**PROBLEM DESCRIPTION:**
From first line to last, give the records again word for word and omit the pictures.

**SUPPLIED INFORMATION:**
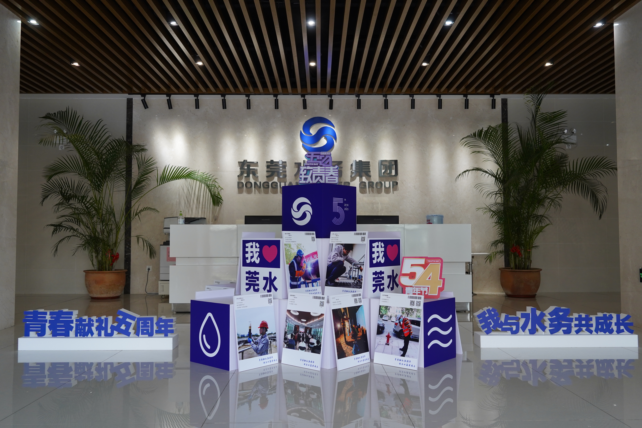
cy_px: 214
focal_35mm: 32
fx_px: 571
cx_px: 321
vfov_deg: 41.1
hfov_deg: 58.7
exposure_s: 1/160
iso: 800
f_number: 4.5
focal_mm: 32
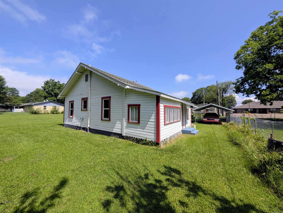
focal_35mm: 12
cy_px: 106
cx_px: 142
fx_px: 98
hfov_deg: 110.5
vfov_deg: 94.6
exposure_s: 1/3448
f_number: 1.7
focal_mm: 2.02
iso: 53
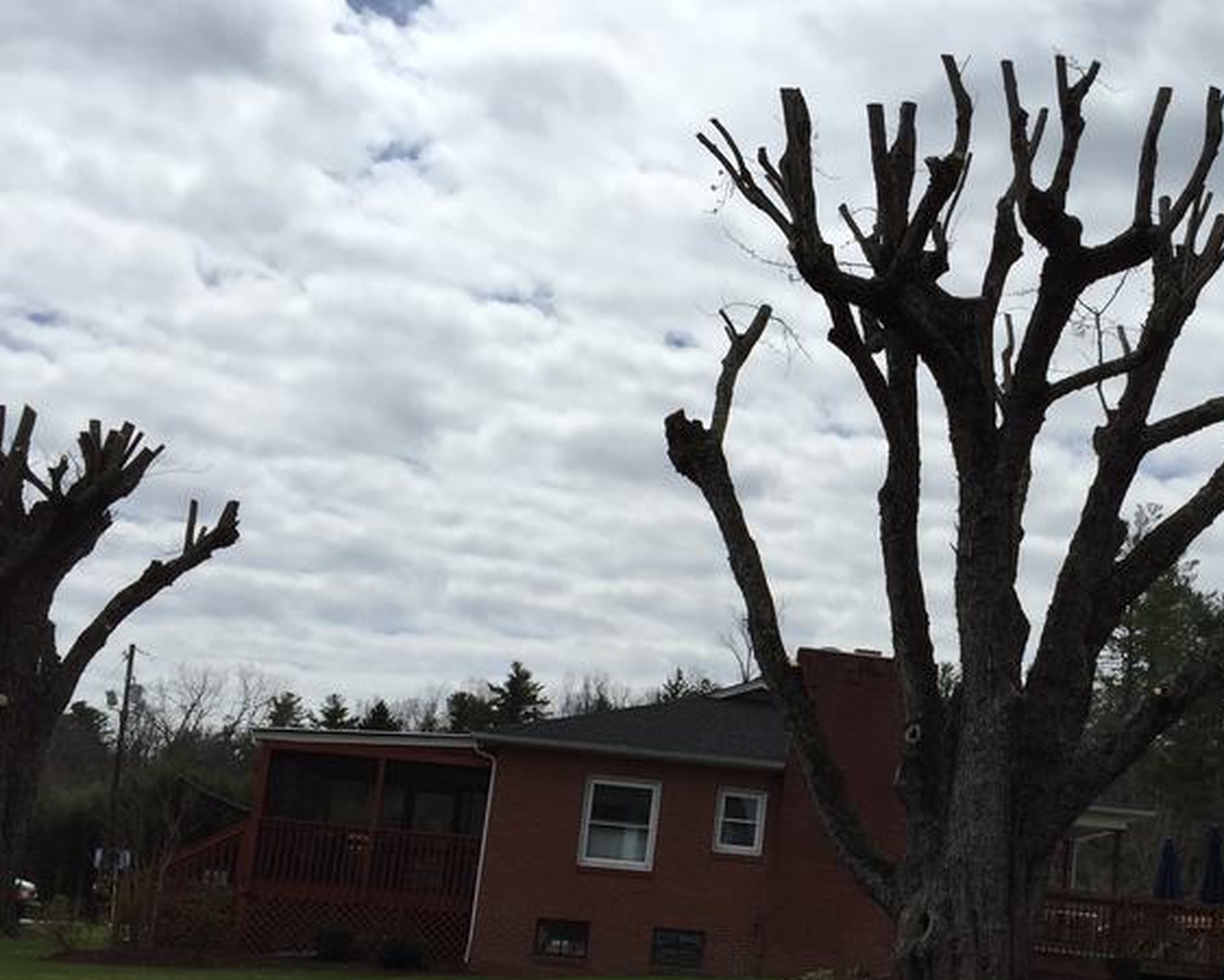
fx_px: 1703
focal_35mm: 47
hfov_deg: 38.3
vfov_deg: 31.7
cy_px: 693
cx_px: 946
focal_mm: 4.15
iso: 32
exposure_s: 1/4950
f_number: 2.2
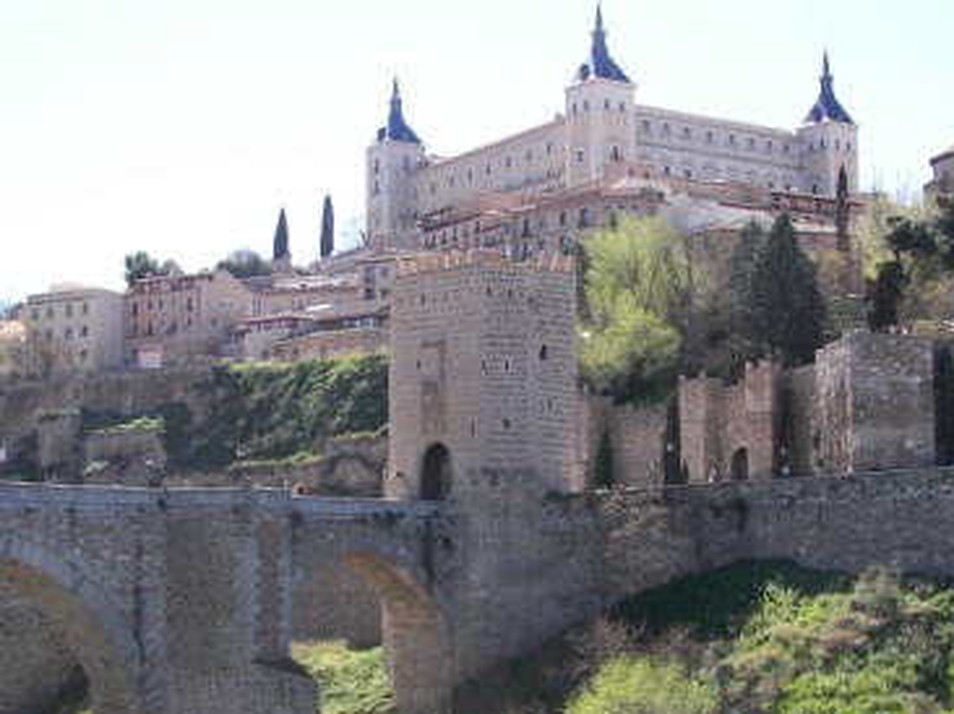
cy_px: 396
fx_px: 1955
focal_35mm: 71
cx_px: 500
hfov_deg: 27.4
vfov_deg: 20.7
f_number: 2.8
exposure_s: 1/320
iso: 50
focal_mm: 9.6
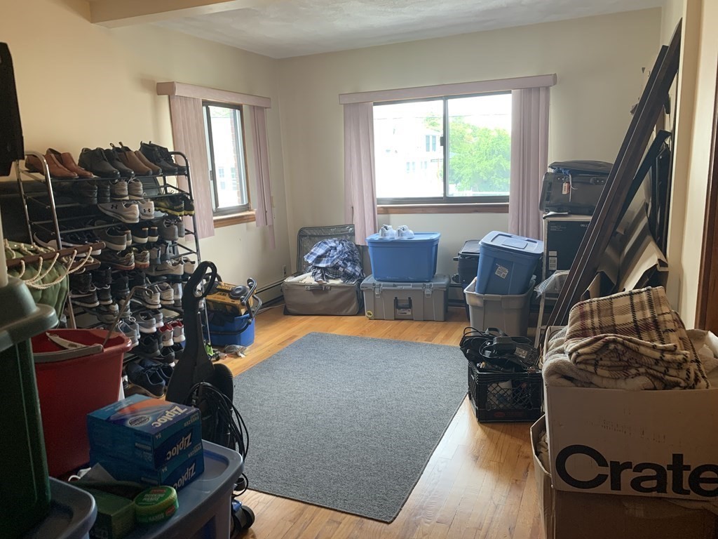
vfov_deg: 53.1
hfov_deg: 67.3
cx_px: 359
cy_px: 270
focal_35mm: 26
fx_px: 539
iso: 80
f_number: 1.8
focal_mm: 4.25
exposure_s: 1/60
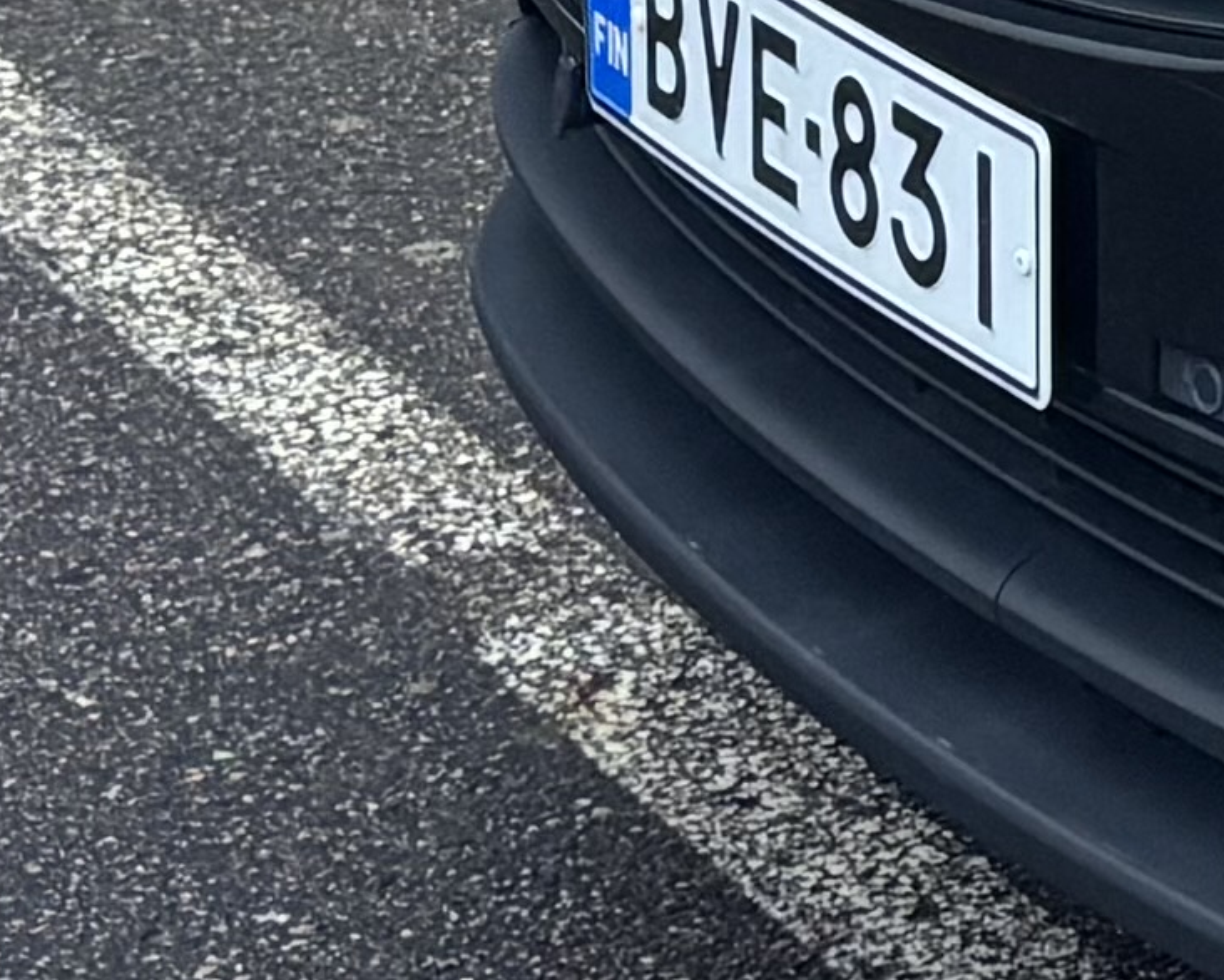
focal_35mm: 198
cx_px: 2747
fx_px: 7175
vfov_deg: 7.5
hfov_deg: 9.0
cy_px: -1094
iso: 320
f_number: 1.6
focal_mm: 5.96
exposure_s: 1/50
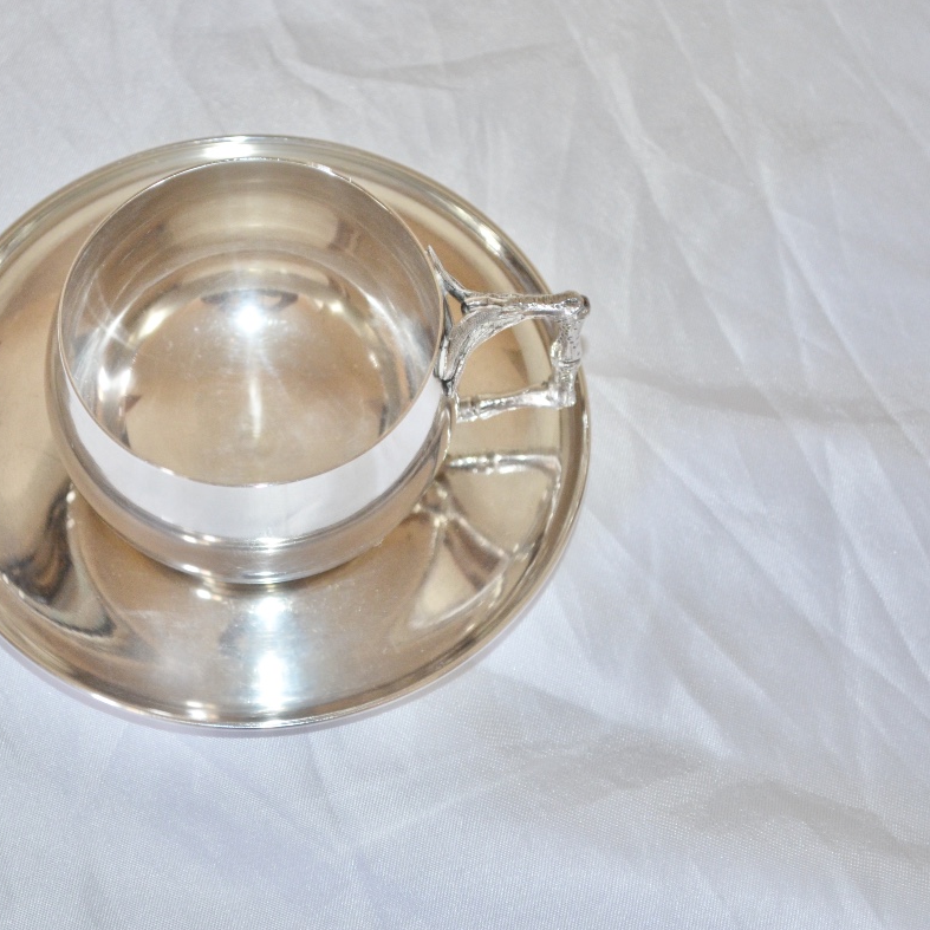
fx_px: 3242
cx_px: 278
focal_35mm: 107
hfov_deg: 16.3
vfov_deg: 16.3
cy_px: 465
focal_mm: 55
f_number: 5.6
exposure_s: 1/60
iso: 1400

**YOUR RESPONSE:**
cy_px: 214
focal_35mm: 32
fx_px: 571
cx_px: 321
vfov_deg: 41.1
hfov_deg: 58.7
exposure_s: 1/160
iso: 800
f_number: 4.5
focal_mm: 32
focal_35mm: 12
cy_px: 106
cx_px: 142
fx_px: 98
hfov_deg: 110.5
vfov_deg: 94.6
exposure_s: 1/3448
f_number: 1.7
focal_mm: 2.02
iso: 53
fx_px: 1703
focal_35mm: 47
hfov_deg: 38.3
vfov_deg: 31.7
cy_px: 693
cx_px: 946
focal_mm: 4.15
iso: 32
exposure_s: 1/4950
f_number: 2.2
cy_px: 396
fx_px: 1955
focal_35mm: 71
cx_px: 500
hfov_deg: 27.4
vfov_deg: 20.7
f_number: 2.8
exposure_s: 1/320
iso: 50
focal_mm: 9.6
vfov_deg: 53.1
hfov_deg: 67.3
cx_px: 359
cy_px: 270
focal_35mm: 26
fx_px: 539
iso: 80
f_number: 1.8
focal_mm: 4.25
exposure_s: 1/60
focal_35mm: 198
cx_px: 2747
fx_px: 7175
vfov_deg: 7.5
hfov_deg: 9.0
cy_px: -1094
iso: 320
f_number: 1.6
focal_mm: 5.96
exposure_s: 1/50
fx_px: 3242
cx_px: 278
focal_35mm: 107
hfov_deg: 16.3
vfov_deg: 16.3
cy_px: 465
focal_mm: 55
f_number: 5.6
exposure_s: 1/60
iso: 1400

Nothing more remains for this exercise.